Rewrite the part of the items running from the start through the line containing "the Registrar of Firms", both ends included, with "deed" switched to "agreement" and everything else left unchanged.

[Collected data]
==============================

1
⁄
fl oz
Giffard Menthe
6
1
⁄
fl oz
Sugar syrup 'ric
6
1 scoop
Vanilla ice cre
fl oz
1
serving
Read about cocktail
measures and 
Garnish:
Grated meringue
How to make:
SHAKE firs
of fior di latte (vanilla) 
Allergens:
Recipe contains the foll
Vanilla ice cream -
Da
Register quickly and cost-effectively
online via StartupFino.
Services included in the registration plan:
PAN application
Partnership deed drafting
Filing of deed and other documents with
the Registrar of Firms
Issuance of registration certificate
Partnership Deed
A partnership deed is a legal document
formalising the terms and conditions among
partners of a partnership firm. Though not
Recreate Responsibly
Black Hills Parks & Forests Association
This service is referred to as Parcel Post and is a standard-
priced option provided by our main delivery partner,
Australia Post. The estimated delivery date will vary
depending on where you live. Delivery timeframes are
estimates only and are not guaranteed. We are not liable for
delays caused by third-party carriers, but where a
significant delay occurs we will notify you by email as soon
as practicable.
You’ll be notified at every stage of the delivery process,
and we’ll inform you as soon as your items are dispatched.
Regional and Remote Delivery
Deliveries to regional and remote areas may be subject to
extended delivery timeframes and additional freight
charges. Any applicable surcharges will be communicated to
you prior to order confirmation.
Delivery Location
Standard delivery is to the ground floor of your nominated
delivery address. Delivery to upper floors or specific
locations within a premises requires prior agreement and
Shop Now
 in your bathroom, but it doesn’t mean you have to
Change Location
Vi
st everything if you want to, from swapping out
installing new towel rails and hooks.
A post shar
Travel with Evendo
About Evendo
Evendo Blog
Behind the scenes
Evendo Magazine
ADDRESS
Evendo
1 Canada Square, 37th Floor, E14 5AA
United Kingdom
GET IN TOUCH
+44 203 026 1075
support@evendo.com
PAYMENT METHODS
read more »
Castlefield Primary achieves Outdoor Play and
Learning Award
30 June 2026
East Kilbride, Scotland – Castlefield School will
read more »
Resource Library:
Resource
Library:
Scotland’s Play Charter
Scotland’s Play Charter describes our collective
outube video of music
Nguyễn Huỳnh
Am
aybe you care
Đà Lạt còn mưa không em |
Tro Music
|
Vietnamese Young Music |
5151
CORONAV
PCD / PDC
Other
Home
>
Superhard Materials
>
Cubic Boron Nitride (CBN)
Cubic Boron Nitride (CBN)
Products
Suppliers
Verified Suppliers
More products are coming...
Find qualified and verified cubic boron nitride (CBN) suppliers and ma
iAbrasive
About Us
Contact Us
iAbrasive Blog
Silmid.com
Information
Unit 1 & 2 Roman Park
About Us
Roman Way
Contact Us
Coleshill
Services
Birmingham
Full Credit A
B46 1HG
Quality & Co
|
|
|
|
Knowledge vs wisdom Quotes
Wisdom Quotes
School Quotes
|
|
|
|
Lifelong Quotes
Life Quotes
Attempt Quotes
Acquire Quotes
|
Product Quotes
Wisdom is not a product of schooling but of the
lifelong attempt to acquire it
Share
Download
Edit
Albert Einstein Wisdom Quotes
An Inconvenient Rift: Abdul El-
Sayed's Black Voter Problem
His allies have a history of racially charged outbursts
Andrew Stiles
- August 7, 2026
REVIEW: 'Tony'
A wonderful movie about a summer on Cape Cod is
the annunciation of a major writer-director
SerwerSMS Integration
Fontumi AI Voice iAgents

==============================

#### Your response
1
⁄
fl oz
Giffard Menthe
6
1
⁄
fl oz
Sugar syrup 'ric
6
1 scoop
Vanilla ice cre
fl oz
1
serving
Read about cocktail
measures and 
Garnish:
Grated meringue
How to make:
SHAKE firs
of fior di latte (vanilla) 
Allergens:
Recipe contains the foll
Vanilla ice cream -
Da
Register quickly and cost-effectively
online via StartupFino.
Services included in the registration plan:
PAN application
Partnership agreement drafting
Filing of agreement and other documents with
the Registrar of Firms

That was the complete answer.